It's still a mystery to me, and very frustrating, but I appreciate your help!


----------



## Glaswegian (Sep 16, 2005)

Hi

Can you attach a copy of the workbook? You should remove any sensitive data before doing this.


----------



## nickib622 (Oct 6, 2010)

*I figured it out - Excel 2003 cannot clear cell!*

:embarased Uh-oh . . . I hope you don't ban me from this site because I think I figured out what my problem was and I feel really stupid!

I had to add a new line/client, etc., and I noticed the same dang thing was happening. What I realized THIS time that I hadn't thought about before was that the data from column A was not wrapping and was overflowing (is that the right term for this?) into the "blank" cell. Ugh! It had absolutely NOTHING to do with a formula, code, prededent, nothing, just my own ignorance of this program and not realizing that I needed to "wrap text" on the cell to the left of the "problem cell" in order for the text in column A not to flow over to column B cell.

Ugh!

I'm so sorry - I hope at least this might turn the light on for anyone who is like me and is learning as they go. Sometimes I need to remember to look at the whole picture and not just the individual cell.

» **Material shown**:

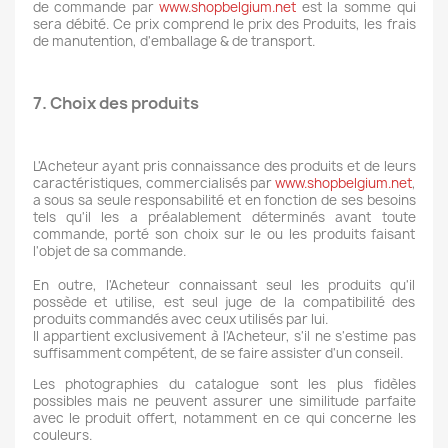
de commande par
www.shopbelgium.net
est la somme qui
sera débité. Ce prix comprend le prix des Produits, les frais
de manutention, d'emballage & de transport.
7. Choix des produits
L'Acheteur ayant pris connaissance des produits et de leurs
caractéristiques, commercialisés par
www.shopbelgium.net
,
a sous sa seule responsabilité et en fonction de ses besoins
tels qu'il les a préalablement déterminés avant toute
commande, porté son choix sur le ou les produits faisant
l'objet de sa commande.
En outre, l'Acheteur connaissant seul les produits qu'il
possède et utilise, est seul juge de la compatibilité des
produits commandés avec ceux utilisés par lui.
Il appartient exclusivement à l'Acheteur, s'il ne s'estime pas
suffisamment compétent, de se faire assister d'un conseil.
Les photographies du catalogue sont les plus fidèles
possibles mais ne peuvent assurer une similitude parfaite
avec le produit offert, notamment en ce qui concerne les
couleurs.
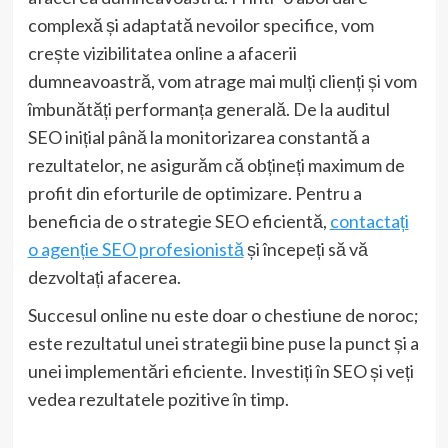
complexă și adaptată nevoilor specifice, vom
crește vizibilitatea online a afacerii
dumneavoastră, vom atrage mai mulți clienți și vom
îmbunătăți performanța generală. De la auditul
SEO inițial până la monitorizarea constantă a
rezultatelor, ne asigurăm că obțineți maximum de
profit din eforturile de optimizare. Pentru a
beneficia de o strategie SEO eficientă,
contactați
o agenție SEO profesionistă
și începeți să vă
dezvoltați afacerea.
Succesul online nu este doar o chestiune de noroc;
este rezultatul unei strategii bine puse la punct și a
unei implementări eficiente. Investiți în SEO și veți
vedea rezultatele pozitive în timp.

» **Work item A**:
Report each line in the rows that includes the string "Acheteur".
» **Work item B**:
Continue the forum thread about the Excel cell problem from its final sentence.
The forum thread about Excel and the rows were taken from unrelated sources.

» **Exercise output A**:
L'Acheteur ayant pris connaissance des produits et de leurs
En outre, l'Acheteur connaissant seul les produits qu'il
Il appartient exclusivement à l'Acheteur, s'il ne s'estime pas

» **Exercise output B**:
Thank you for all of your help with this - and everything I ask for help here on this awesome forum. Sorry to have wasted anyone's time! :sigh:


----------



## Glaswegian (Sep 16, 2005)

No worries - at least you managed to find a solution. And don't worry - we've all been there at some time. No-one is born with a full knowledge of any programme.


----------



## Dragoen (Apr 10, 2009)

Hi Nikki,

Don't feel sorry, these are real life "incidents" that happen with these software packages. Sometimes we overlook the obvious easy cause and get too technical too fast. It's a good learning exercise for all involved. I once had a client that accidently collapsed the row height on an Access table, and thought she lost all her data. That was a fun one to find. I think most of us have seen what happened to you at one time or another, the text display just overflows into the next cell.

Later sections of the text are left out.